Bookkeeping changes to help ailing banks

Canada's main accounting standards group announced Friday changes to controversial accounting rules to help financial companies deal with mountains of worthless corporate debt.

The Accounting Standards Board, the Canadian group that makes rules regarding how companies deal with revenue and expenses in their corporate statements, said it will allowing firms to postpone the writedown of its distressed financial instruments.

The changes mean Canadian institutions now holding billions in bad asset-backed commercial debt will not be forced to record losses on those debt instruments right away if those pieces of paper have not been sold.

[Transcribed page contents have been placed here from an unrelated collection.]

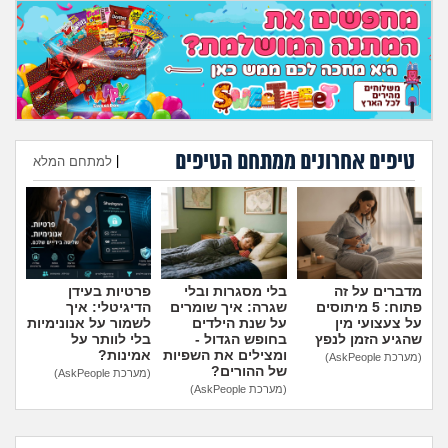
טיפים אחרונים ממתחם הטיפים
|
למתחם המלא
הוספת טיפ
מדברים על זה
בלי מסגרות ובלי
פרטיות בעידן
פתוח: 5 מיתוסים
שגרה: איך שומרים
הדיגיטלי: איך
על צעצועי מין
על שנת הילדים
לשמור על אנונימיות
שהגיע הזמן לנפץ
בחופש הגדול -
בלי לוותר על
ומצילים את השפיות
אמינות?
(מערכת AskPeople)
של ההורים?
(מערכת AskPeople)
(מערכת AskPeople)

"The amendments allow entities to move financial assets out of categories that require fair value changes to be recognized immediately in net income," said accounting board chair Paul Cherry.

Mark-to-market mess

The problem goes by the alliterative term "mark-to-market" and had forced firms to recognize the reduced value of debt and similar financial assets as those losses occurred in the marketplace.

Thus, companies which might plan to hold these paper assets for future years were forced to write down their balance statement value as if management had just sold the commercial paper that day.

"I think these kind of accounting practices are wrong theoretically. They’re wrong operationally. They make no sense for anybody," said Manulife Financial president and CEO Dominic D'Alessandro earlier in October.

Manulife, Sun Life Financial and a number of other Canadian institutions have recently disclosed looming paper losses because of their holdings in American International Group and other once-solid companies since swept away in September's financial maelstrom.

Cherry pointed out the bookkeeping changes, which will let firms move distressed assets into accounting categories that do not require the immediate recognition of paper losses, will not allow firms to hide a bad financial performance.

"However, it must be stressed that assets will remain subject to impairment testing and the amendments involve extensive disclosure requirements. Transparency will remain for investors," he said in a news release.